P. Jean Magnan (22.01.2022)
Jean, qu’écrire de toi qui ne soit trop partiel, trop insuffisant ? Comment rendre vraiment compte de tes diversités, de ta complexité, de tes enthousiasmes, de tes colères, de tes révoltes, de ton obéissance souffrante, et de ton abandon final dans la paix faite avec Dieu d’abord, avec toi-même ensuite, avec certaines relations difficiles dans la Compagnie de Jésus ? Comment rendre compte aussi de ton attachement indéfectible à ta famille, à ton engagement auprès de tous à Satu Mare (Roumanie), à ton dynamisme communicatif auprès des jeunes élèves qui t’étaient confiés ?
Je ne saurai répondre à tout cela. D’autres l’ont fait à l’église et au cimetière ; je les citerai. Pour ma part, ce qui me restera, ce sont nos rencontres à la Chauderaie, souvent difficiles, toujours sincères, pour parler de la vie, de la souffrance, de la dépendance difficile, presque insupportable, et pour
reconnaître de manière de plus en plus pacifiée combien souvent la générosité se nuance de vanité, voire d’orgueil ; pour reconnaître comment un amour vrai et profond peut parfois être aussi possessif, et comment la fidélité du Seigneur permet de le reconnaître, de se réconcilier avec soi-même et les autres, portés par un amour plus grand que le nôtre… merci !

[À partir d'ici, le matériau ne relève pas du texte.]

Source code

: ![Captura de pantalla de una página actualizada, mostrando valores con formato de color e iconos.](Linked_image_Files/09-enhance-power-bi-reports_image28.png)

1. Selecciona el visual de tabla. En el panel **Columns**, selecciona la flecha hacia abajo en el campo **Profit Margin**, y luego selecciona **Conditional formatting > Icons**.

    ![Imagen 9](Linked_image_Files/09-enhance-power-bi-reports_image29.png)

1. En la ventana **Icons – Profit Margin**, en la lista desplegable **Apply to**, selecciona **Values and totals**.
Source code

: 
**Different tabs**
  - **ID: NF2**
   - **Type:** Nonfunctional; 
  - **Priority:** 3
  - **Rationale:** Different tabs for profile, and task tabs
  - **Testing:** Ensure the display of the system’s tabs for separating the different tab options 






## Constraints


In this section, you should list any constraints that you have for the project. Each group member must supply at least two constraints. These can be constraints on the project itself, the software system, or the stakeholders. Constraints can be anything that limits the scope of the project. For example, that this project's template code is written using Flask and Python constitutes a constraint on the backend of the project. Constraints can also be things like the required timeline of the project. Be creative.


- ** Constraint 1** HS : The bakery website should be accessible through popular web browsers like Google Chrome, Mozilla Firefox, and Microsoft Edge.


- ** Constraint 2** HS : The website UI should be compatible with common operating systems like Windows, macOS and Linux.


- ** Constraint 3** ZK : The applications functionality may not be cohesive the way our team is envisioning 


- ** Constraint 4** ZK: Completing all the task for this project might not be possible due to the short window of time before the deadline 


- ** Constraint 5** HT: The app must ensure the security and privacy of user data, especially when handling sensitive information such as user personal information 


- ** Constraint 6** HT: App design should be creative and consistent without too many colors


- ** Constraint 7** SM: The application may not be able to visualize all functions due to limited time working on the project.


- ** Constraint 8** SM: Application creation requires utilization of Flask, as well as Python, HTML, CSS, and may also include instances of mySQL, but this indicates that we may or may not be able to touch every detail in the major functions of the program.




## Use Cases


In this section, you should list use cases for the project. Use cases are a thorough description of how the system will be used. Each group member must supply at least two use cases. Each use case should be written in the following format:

Un aperçu du parcours de Jean Magna : il est né le 7 septembre 1931, à Marseille, a vécu sa scolarité au Collège du Sacré-Cœur de la même ville, puis a fait deux années de médecine. Entré dans la Compagnie de Jésus en 1950 à Yzeure, il a poursuivi sa formation à Laval puis à Chantilly. Ces
premières étapes sont suivies du service militaire, puis de la régence au Collège de Provence, dans sa ville d’origine. Ordonné prêtre en 1963, pendant ses études de théologie à Fourvière, il revient à Marseille de 1964 à 1969 : il y est préfet des moyens et père spirituel des troisièmes. Il fait son
Troisième An en 1969-1970, avant de vivre cinq années intenses au Collège d’Avignon (1970-1975).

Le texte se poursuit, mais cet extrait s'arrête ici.